* PROBLEMS TO WORK ON:
a - According to the passage on hospital governance, who should be responsible for appointing and dismissing hospital management?
b - Write the text that follows the last sentence of the passage on hospital governance.

* SUPPLIED PASSAGE:
######

Hospital catchments do not match well with local government boundaries and so it is likely that hospitals or groups of hospitals will need to continue as independent organisations.  These should be accountable to the community served; they should not be run as businesses, aloof from users.  They should be structured so that the community, not central or regional government ministers, is responsible for the appointment and dismissal of management.  Parking charges have been largely abolished at hospitals in Scotland and Wales and we would expect the same for Wessex.

######

Collected data entries:
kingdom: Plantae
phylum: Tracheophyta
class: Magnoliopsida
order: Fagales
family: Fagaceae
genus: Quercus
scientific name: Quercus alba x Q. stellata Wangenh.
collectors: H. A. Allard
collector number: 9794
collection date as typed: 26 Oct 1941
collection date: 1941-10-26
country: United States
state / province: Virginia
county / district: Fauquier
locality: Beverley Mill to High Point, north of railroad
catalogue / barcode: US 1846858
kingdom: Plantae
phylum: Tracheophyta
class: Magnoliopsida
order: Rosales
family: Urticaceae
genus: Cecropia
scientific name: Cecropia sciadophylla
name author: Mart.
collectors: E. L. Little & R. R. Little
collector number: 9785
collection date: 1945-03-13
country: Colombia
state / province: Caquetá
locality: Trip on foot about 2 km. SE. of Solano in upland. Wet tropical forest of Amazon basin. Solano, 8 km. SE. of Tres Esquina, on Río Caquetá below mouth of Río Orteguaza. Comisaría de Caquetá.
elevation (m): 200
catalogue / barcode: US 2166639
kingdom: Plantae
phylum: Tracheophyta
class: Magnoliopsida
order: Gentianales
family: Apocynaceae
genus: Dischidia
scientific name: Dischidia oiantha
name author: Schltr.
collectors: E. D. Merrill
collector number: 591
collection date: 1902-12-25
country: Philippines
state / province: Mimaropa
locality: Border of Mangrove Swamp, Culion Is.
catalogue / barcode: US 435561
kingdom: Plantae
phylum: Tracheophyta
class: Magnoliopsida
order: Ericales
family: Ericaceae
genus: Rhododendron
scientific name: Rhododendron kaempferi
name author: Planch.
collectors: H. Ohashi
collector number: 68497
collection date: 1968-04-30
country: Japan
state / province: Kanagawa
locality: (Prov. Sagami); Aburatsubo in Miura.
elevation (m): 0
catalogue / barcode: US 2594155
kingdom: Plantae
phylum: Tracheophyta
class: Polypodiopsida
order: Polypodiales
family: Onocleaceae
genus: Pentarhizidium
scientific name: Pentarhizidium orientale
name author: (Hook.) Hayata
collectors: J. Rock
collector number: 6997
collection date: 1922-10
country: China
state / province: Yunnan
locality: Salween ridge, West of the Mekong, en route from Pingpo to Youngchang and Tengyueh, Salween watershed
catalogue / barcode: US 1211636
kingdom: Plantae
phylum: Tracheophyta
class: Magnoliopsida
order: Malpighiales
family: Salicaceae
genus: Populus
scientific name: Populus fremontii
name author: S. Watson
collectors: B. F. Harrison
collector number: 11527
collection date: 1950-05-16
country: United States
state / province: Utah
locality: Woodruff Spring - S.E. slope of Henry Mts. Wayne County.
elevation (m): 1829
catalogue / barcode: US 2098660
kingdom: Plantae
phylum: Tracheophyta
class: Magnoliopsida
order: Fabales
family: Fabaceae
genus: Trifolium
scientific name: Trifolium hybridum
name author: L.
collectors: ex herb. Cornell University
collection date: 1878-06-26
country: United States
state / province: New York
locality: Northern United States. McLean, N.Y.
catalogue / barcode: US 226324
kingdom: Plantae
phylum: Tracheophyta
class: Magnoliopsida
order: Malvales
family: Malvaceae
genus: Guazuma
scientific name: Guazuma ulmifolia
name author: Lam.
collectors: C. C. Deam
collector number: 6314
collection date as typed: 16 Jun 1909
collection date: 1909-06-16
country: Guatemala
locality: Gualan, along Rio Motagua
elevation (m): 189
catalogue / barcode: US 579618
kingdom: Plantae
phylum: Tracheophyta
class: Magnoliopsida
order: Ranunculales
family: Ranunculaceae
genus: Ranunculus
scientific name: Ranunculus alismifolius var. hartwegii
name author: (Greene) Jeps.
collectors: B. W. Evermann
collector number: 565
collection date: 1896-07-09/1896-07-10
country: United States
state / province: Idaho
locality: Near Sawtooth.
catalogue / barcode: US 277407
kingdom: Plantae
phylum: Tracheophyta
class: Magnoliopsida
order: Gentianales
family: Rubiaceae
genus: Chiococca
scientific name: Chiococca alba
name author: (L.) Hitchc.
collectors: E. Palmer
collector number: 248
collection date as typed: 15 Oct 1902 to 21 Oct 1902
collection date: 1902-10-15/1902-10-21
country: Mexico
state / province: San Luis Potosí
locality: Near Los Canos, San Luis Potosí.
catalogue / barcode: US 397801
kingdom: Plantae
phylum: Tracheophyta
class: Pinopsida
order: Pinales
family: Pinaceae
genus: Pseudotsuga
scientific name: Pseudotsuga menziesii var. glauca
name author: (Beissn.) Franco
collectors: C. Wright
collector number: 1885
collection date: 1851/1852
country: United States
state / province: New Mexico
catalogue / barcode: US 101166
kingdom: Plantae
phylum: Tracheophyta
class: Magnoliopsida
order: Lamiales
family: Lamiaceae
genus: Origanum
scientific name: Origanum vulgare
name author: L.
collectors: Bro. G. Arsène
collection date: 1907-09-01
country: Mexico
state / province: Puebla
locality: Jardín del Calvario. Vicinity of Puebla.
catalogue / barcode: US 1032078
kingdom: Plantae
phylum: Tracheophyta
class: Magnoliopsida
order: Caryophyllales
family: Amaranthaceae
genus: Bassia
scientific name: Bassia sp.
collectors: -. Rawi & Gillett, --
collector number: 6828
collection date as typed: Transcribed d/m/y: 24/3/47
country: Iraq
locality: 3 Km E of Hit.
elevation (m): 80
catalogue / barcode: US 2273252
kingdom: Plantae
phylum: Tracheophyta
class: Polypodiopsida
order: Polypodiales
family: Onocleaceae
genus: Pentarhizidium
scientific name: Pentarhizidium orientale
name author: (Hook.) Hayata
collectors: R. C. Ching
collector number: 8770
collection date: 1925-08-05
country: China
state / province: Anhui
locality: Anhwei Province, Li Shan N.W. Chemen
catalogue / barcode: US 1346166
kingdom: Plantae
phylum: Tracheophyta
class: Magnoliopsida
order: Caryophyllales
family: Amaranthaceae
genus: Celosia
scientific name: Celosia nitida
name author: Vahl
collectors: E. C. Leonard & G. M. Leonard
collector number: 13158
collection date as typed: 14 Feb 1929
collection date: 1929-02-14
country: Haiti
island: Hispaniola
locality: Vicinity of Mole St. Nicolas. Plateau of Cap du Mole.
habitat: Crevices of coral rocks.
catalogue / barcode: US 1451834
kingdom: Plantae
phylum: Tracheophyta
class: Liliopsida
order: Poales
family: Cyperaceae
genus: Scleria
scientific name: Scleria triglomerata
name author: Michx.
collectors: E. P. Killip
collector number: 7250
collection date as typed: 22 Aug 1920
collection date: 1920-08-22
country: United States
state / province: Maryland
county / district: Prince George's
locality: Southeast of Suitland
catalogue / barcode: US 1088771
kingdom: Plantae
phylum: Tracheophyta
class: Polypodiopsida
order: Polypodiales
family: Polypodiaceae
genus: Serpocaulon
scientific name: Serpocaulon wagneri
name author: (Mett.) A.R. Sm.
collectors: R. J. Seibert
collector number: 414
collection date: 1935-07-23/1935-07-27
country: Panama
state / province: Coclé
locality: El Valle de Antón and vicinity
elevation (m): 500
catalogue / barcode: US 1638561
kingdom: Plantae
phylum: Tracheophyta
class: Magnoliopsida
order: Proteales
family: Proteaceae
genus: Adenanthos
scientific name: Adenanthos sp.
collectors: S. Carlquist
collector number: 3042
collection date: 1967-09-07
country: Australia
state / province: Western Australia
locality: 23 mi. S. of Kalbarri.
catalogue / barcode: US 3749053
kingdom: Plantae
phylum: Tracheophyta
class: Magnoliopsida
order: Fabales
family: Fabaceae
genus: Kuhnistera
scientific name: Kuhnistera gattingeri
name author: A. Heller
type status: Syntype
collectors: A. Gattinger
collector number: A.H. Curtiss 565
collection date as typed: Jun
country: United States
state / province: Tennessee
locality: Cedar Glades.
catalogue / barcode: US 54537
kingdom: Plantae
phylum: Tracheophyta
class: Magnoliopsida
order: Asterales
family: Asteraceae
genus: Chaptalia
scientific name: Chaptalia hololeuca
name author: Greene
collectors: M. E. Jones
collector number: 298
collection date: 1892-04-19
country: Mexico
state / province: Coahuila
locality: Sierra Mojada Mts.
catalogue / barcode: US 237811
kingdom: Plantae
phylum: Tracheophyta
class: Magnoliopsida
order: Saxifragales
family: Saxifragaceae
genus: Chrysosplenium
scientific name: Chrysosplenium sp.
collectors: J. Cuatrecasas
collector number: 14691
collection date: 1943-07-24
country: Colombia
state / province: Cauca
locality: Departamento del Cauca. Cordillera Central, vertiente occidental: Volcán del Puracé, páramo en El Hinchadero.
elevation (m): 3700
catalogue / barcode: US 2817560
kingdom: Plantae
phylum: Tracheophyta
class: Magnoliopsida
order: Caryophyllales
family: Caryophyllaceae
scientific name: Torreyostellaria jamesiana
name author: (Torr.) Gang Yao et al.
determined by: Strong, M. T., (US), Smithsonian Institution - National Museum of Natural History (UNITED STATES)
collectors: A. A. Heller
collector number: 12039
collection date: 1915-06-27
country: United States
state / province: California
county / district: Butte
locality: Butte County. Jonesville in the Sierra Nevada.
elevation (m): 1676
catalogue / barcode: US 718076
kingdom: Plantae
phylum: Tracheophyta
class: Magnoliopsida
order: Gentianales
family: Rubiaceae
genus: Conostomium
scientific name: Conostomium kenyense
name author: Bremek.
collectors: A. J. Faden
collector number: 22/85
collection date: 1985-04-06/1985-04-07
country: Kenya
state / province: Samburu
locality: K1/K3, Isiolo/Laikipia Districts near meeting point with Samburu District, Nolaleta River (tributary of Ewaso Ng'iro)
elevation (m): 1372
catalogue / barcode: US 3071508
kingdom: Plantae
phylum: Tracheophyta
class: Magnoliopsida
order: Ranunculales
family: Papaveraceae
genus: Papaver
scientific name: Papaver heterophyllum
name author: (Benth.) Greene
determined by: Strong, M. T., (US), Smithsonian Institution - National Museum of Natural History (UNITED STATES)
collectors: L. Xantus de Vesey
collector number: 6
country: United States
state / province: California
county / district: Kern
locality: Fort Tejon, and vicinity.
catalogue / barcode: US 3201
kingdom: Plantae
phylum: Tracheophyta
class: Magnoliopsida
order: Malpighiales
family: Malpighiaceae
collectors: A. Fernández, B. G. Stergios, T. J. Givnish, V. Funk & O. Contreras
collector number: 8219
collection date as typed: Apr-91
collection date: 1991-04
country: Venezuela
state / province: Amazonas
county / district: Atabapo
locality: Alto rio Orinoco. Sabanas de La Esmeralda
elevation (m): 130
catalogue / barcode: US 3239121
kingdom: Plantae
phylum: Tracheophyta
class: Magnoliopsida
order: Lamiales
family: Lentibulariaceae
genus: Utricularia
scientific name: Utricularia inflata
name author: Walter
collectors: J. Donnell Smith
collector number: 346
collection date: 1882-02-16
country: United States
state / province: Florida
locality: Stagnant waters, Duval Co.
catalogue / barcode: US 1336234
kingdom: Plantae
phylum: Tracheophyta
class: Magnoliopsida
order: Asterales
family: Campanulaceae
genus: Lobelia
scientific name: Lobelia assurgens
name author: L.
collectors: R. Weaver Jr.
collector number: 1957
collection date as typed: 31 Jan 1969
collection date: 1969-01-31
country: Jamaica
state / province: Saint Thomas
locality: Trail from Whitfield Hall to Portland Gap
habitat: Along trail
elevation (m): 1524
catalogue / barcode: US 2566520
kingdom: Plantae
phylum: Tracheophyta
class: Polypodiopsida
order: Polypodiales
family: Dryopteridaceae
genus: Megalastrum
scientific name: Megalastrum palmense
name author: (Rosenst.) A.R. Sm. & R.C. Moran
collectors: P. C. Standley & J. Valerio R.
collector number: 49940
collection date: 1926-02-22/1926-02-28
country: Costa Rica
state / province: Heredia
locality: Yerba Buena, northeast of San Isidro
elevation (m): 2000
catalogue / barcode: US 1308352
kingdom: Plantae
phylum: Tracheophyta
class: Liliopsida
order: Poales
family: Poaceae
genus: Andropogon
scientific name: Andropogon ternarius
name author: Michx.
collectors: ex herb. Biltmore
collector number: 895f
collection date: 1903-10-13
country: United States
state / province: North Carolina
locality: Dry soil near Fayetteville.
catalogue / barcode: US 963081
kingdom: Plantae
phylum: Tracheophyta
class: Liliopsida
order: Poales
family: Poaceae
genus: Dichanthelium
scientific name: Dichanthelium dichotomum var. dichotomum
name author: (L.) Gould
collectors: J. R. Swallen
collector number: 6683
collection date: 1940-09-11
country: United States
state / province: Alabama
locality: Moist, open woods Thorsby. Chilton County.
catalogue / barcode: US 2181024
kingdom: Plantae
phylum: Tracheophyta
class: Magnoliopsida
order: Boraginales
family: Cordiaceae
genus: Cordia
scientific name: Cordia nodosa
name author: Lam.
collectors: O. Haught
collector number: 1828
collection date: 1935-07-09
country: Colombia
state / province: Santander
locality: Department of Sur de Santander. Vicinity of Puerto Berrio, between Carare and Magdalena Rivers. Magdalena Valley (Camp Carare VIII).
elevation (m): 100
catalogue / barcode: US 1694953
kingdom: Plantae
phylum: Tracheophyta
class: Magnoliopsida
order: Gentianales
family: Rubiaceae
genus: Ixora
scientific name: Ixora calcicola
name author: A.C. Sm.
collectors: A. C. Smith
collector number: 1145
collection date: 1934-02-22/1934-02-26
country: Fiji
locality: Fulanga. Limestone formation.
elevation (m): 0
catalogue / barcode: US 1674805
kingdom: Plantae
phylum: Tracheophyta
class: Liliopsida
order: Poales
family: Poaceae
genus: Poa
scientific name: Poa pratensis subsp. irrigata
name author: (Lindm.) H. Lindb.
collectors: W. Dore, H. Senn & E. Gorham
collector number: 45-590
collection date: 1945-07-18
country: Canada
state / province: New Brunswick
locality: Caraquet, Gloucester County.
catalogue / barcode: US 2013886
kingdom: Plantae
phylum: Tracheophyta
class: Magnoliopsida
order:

######

* OUTPUTS BY TASK:
a - The community served, not central or regional government ministers.

b -
Because bed-blocking is the key issue requiring better co-ordination, we see hospital management as including responsibility for ‘downstream’ care, such as convalescent units, and liaison with those managing long-term care for the elderly and disabled.  The ‘Integrated Care System’ partnerships that have been introduced in England are a step in this direction but continue to blur accountability.  More ambitious change is needed.  Northern Ireland’s experience of a unified structure is that significant institutional barriers remain, with too much focus still on hospital-based care.  Continuous criticism is therefore needed to ensure best practice.  In Northern Ireland, while health services are free, social care is means-tested.  Any kind of means-testing is socially inefficient, requiring paperwork, money-chasing and awkward cases at the margins.  Where independent living is demonstrably no longer an option, people should be admissible to long-term social care, free of charge, just as they would be admissible to hospital in a crisis.  That is the implication of a fully integrated system.  However, this principle needs to be paid for and funding assigned to regions fairly.  If someone has lived in London or Birmingham, for example, throughout their working life, then a suitable amount of public money should be transferred to Wessex government funds if they retire here.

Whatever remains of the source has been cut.